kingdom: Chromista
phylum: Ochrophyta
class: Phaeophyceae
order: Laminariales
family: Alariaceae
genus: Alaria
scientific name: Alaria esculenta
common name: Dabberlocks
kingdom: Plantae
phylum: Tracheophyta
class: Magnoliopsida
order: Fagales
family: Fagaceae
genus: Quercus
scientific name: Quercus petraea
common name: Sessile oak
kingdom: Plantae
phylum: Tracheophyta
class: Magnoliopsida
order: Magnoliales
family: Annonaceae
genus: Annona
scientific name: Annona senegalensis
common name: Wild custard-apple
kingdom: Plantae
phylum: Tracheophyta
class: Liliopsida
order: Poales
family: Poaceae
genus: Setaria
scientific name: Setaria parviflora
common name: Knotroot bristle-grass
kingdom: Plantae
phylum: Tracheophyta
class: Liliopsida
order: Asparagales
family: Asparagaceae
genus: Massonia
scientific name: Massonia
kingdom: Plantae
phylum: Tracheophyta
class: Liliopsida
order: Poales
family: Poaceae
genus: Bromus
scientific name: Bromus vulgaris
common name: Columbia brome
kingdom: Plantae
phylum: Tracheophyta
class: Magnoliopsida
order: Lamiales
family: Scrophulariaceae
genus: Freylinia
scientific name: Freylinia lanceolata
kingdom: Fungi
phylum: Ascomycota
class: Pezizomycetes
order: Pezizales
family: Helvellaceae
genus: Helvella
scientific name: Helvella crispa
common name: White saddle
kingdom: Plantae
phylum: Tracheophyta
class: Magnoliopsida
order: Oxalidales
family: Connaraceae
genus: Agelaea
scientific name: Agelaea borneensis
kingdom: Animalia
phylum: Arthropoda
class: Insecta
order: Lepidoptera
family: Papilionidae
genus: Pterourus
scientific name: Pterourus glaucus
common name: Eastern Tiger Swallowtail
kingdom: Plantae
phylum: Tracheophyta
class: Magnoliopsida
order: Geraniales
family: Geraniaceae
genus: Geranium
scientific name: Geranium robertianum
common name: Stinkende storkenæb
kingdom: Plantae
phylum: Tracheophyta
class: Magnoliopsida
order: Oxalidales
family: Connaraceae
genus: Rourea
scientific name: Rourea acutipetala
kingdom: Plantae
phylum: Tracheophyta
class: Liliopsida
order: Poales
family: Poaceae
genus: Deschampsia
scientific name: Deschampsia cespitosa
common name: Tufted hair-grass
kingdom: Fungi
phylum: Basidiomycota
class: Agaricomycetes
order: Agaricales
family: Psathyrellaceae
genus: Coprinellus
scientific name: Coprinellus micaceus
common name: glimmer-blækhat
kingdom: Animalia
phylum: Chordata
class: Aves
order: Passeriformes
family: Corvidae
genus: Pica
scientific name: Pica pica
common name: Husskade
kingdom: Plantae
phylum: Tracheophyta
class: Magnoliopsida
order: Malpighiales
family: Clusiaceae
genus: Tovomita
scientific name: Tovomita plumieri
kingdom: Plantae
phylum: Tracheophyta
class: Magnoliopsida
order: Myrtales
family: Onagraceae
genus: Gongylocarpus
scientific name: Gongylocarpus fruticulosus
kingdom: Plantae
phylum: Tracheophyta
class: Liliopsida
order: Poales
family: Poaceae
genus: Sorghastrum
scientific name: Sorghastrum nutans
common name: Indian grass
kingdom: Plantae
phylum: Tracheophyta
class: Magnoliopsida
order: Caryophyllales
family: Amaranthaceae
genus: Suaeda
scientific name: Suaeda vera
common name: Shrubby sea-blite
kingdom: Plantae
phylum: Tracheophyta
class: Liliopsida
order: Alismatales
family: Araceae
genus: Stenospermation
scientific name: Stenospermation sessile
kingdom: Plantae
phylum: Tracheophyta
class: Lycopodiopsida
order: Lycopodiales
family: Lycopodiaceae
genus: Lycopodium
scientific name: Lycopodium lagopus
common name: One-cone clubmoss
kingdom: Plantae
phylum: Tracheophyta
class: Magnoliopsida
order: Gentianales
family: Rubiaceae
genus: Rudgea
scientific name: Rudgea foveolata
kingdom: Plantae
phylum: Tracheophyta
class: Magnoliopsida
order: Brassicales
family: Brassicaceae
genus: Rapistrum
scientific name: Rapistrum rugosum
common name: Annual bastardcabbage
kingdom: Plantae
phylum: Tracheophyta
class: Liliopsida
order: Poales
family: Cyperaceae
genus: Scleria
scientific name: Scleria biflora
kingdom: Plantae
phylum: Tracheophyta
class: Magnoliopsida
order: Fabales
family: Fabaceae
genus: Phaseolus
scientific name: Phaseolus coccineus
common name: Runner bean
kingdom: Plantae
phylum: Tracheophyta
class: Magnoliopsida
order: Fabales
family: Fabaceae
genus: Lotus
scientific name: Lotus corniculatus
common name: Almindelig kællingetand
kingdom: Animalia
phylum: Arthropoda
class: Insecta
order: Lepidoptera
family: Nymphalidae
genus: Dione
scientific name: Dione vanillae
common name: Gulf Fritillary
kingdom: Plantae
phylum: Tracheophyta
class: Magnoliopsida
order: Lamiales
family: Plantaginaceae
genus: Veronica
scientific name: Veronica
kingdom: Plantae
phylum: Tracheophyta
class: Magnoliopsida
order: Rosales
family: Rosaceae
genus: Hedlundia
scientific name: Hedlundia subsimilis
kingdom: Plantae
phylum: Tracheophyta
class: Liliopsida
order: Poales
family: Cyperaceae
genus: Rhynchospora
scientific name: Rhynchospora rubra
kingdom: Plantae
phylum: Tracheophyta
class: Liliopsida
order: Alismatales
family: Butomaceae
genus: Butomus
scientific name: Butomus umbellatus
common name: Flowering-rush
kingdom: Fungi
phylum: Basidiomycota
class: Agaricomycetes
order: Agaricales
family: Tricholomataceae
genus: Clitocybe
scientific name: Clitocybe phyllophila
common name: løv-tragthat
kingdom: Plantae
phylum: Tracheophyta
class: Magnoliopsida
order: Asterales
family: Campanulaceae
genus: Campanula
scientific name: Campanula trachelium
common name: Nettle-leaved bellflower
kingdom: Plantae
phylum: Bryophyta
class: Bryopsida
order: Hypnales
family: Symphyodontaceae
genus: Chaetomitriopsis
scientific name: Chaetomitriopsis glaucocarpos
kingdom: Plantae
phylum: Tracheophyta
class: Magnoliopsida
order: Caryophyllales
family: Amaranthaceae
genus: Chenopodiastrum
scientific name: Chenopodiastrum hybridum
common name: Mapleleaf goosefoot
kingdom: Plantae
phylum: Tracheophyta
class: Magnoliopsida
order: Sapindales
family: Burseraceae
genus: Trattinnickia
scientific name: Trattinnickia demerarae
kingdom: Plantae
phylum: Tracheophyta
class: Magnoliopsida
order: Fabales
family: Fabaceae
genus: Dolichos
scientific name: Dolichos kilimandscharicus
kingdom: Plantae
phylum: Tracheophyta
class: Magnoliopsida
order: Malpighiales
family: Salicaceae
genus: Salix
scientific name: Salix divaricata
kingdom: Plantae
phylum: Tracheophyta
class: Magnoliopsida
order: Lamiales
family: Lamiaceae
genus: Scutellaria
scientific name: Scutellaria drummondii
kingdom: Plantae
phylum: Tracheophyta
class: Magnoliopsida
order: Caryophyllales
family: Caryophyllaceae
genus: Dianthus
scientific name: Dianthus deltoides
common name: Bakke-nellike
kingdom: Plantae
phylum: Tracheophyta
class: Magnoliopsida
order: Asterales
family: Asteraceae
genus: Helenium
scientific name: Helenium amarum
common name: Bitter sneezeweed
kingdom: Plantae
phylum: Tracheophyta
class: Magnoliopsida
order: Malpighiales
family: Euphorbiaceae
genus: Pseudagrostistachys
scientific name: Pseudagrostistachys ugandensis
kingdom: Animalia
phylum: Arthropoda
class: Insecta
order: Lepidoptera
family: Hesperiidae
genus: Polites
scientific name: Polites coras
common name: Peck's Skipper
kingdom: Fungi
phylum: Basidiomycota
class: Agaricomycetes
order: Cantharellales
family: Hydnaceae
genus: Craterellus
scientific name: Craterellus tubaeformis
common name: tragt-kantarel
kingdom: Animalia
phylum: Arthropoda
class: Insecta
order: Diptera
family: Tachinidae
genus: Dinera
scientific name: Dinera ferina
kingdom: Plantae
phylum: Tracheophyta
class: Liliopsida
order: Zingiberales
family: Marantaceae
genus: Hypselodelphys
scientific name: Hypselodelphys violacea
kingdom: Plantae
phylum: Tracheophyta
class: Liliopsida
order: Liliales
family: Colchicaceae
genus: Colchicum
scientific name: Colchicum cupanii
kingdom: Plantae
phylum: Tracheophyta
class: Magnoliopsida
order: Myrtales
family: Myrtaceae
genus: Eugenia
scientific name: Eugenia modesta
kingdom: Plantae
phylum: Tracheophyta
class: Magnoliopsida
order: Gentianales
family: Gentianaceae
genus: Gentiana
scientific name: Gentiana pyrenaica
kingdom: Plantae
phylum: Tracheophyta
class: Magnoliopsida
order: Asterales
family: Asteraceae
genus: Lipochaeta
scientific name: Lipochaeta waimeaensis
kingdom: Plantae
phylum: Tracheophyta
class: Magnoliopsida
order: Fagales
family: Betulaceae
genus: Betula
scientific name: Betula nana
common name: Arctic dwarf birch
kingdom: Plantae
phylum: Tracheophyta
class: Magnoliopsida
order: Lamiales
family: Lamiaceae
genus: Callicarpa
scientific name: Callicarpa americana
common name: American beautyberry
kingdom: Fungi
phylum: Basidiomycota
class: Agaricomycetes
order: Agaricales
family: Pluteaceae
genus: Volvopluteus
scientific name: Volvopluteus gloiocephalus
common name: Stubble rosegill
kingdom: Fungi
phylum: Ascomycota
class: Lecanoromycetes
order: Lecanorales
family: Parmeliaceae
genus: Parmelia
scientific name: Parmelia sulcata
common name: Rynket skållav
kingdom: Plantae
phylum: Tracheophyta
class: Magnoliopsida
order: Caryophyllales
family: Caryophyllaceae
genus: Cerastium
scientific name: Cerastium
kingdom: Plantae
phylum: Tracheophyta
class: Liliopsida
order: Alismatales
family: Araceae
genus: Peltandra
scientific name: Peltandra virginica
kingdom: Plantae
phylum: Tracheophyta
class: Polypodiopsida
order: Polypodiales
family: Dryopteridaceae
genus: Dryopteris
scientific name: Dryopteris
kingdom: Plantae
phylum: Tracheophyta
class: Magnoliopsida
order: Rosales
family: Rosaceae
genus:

● Work required
Please copy the listing word for word, from its first line up to and including the line with "scientific name: Quercus petraea".

● Exercise solution
kingdom: Chromista
phylum: Ochrophyta
class: Phaeophyceae
order: Laminariales
family: Alariaceae
genus: Alaria
scientific name: Alaria esculenta
common name: Dabberlocks
kingdom: Plantae
phylum: Tracheophyta
class: Magnoliopsida
order: Fagales
family: Fagaceae
genus: Quercus
scientific name: Quercus petraea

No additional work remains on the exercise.